Not all experts are convinced that TMAO contributes to the development of CVD. A major criticism is focused on fish and seafood, foods that may contain significant amounts of TMAO, but are associated with better cardiovascular health. For example, muscle tissue in cod contains 45–50 mmol TMAO/kg. For comparison, the levels of choline, a precursor of TMAO, are 24 mmol/kg in eggs and 10 mmol/kg in red meat. The only sources of choline that are equivalent to that in TMAO in marine species are beef and chicken liver. TMAO contained in fish and seafood is therefore significantly more important quantitatively than TMAO that can be generated by the intestinal flora from choline and carnitine from red meat and eggs. This was also measured: plasma levels of TMAO are much higher in people who have a fish-based diet (> 5000 μmol / L) than in people who eat mostly meat and eggs (139 μmol / L). In their response to this criticism, the authors of the article point out that not all fish contain the same amounts of TMAO and that many (e.g. sea bass, trout, catfish, walleye) do not contain any. Fish that contain a lot of TMAO are mainly deep-sea varieties (cod, haddock, halibut). The TMAO content of other fish, including salmon, depends on the environment and when they are caught.

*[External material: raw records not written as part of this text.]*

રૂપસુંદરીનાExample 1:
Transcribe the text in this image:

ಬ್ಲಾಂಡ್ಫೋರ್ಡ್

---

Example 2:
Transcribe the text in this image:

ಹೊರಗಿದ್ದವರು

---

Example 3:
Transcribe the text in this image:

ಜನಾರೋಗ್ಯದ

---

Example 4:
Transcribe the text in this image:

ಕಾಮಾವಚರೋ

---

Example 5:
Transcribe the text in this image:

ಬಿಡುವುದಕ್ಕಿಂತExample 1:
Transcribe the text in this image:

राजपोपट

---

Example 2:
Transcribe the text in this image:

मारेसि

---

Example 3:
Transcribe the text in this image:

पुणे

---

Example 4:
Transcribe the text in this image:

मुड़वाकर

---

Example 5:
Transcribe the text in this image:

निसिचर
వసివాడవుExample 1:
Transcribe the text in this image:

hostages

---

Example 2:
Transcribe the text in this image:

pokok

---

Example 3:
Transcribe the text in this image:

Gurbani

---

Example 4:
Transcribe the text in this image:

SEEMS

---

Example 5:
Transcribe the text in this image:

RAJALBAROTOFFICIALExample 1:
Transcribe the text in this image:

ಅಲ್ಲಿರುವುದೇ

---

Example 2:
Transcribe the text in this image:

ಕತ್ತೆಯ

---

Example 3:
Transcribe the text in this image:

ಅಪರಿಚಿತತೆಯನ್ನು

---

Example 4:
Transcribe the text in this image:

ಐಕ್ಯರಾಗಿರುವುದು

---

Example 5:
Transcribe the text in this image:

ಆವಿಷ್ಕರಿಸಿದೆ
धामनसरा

Other experts believe this could be a case of reverse causality: the reduction in renal function associated with atherosclerosis could lead to an accumulation of TMAO, which would mean that this metabolite is a marker and not the cause of atherosclerosis. To which the authors of the hypothesis counter that the high concentration of TMAO is associated with a higher risk of cardiovascular events even when people have completely normal kidney function.

Diabetes and insulin resistance
People who are overweight (BMI> 25) and obese (BMI> 50) are at higher risk of becoming insulin resistant and having type 2 diabetes and metabolic syndrome, conditions that can, independently or in combination, lead to the development of cardiovascular disease. There is evidence that dietary cholesterol may be more harmful to diabetics. Intestinal absorption of cholesterol is impaired in diabetics, i.e. it is increased. However, in a randomized controlled trial, when diabetic patients consumed 2 eggs per day, 6 times per week, their lipid profile was not altered when their diet contained mono- and polyunsaturated fatty acids. Other studies (mostly subsidized by the egg industry) suggest that eggs are safe for diabetics.

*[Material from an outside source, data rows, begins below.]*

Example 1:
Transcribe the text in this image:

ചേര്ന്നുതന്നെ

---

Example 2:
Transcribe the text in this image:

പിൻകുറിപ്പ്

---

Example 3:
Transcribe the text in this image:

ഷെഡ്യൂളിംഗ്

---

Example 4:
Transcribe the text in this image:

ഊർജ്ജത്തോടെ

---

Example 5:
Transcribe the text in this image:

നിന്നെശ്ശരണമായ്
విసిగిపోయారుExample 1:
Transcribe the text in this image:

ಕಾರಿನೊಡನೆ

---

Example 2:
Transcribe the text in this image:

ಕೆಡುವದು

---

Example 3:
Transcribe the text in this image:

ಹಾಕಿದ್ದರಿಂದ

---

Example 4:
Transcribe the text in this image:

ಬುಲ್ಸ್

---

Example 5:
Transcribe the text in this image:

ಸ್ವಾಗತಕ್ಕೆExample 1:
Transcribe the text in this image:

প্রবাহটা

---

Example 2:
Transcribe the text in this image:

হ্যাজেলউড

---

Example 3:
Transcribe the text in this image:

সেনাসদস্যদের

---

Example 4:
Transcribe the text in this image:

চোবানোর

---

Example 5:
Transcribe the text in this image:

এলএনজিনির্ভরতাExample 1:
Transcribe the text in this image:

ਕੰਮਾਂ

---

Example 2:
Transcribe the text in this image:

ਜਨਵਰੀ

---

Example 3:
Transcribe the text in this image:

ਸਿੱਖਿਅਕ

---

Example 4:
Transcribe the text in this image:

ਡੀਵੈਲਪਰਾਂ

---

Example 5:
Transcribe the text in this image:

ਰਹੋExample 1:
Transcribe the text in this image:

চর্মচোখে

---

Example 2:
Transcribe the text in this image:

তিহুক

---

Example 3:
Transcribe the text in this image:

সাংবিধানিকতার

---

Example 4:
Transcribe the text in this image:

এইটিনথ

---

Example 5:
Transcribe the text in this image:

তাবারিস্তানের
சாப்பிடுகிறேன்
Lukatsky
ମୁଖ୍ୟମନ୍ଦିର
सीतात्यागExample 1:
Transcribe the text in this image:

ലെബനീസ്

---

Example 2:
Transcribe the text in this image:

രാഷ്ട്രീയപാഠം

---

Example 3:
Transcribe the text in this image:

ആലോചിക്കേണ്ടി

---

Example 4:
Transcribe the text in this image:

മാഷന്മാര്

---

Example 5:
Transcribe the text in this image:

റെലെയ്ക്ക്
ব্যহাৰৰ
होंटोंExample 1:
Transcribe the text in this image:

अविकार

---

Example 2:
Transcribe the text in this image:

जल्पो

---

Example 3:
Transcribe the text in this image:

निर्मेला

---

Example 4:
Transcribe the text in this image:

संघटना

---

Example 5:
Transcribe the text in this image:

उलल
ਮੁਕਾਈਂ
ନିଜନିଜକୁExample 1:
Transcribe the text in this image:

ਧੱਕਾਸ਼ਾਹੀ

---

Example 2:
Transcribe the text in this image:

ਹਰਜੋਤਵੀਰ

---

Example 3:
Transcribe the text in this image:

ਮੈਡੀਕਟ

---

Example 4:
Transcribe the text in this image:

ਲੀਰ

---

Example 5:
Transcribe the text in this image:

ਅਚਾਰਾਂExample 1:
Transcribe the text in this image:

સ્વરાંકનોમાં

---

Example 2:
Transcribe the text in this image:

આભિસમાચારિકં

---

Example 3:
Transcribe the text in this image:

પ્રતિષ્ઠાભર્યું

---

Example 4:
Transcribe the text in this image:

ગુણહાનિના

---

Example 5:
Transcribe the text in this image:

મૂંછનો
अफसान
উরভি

Dr. J. David Spence of the Stroke Prevention & Atherosclerosis Research Center believes that people at risk for CVD, including diabetics, should avoid eating eggs (see also this more detailed article). This expert in prevention argues that it is the effects of lipids after a meal that matter, not fasting lipid levels. Four hours after a meal high in fat and cholesterol, harmful phenomena such as endothelial dysfunction, vascular inflammation and oxidative stress are observed. While egg whites are unquestionably a source of high-quality protein, egg yolks should not be eaten by people with cardiovascular risks or genetic predispositions to heart disease.

The association between the consumption of eggs or foods containing cholesterol and the risk of CVD is modest. But since this risk increases with the amount consumed, people who eat a lot of eggs or foods containing cholesterol have a significant risk of harming their cardiovascular health. For example, according to the study published in JAMA, people who consume two eggs per day instead of 3 or 4 per week have a 27% higher risk of CVD and a 34% higher risk of premature mortality. It is therefore prudent to minimize the consumption of eggs (less than 3 or 4 eggs per week) and meat in order to limit the high intake of cholesterol and choline and avoid promoting atherosclerosis.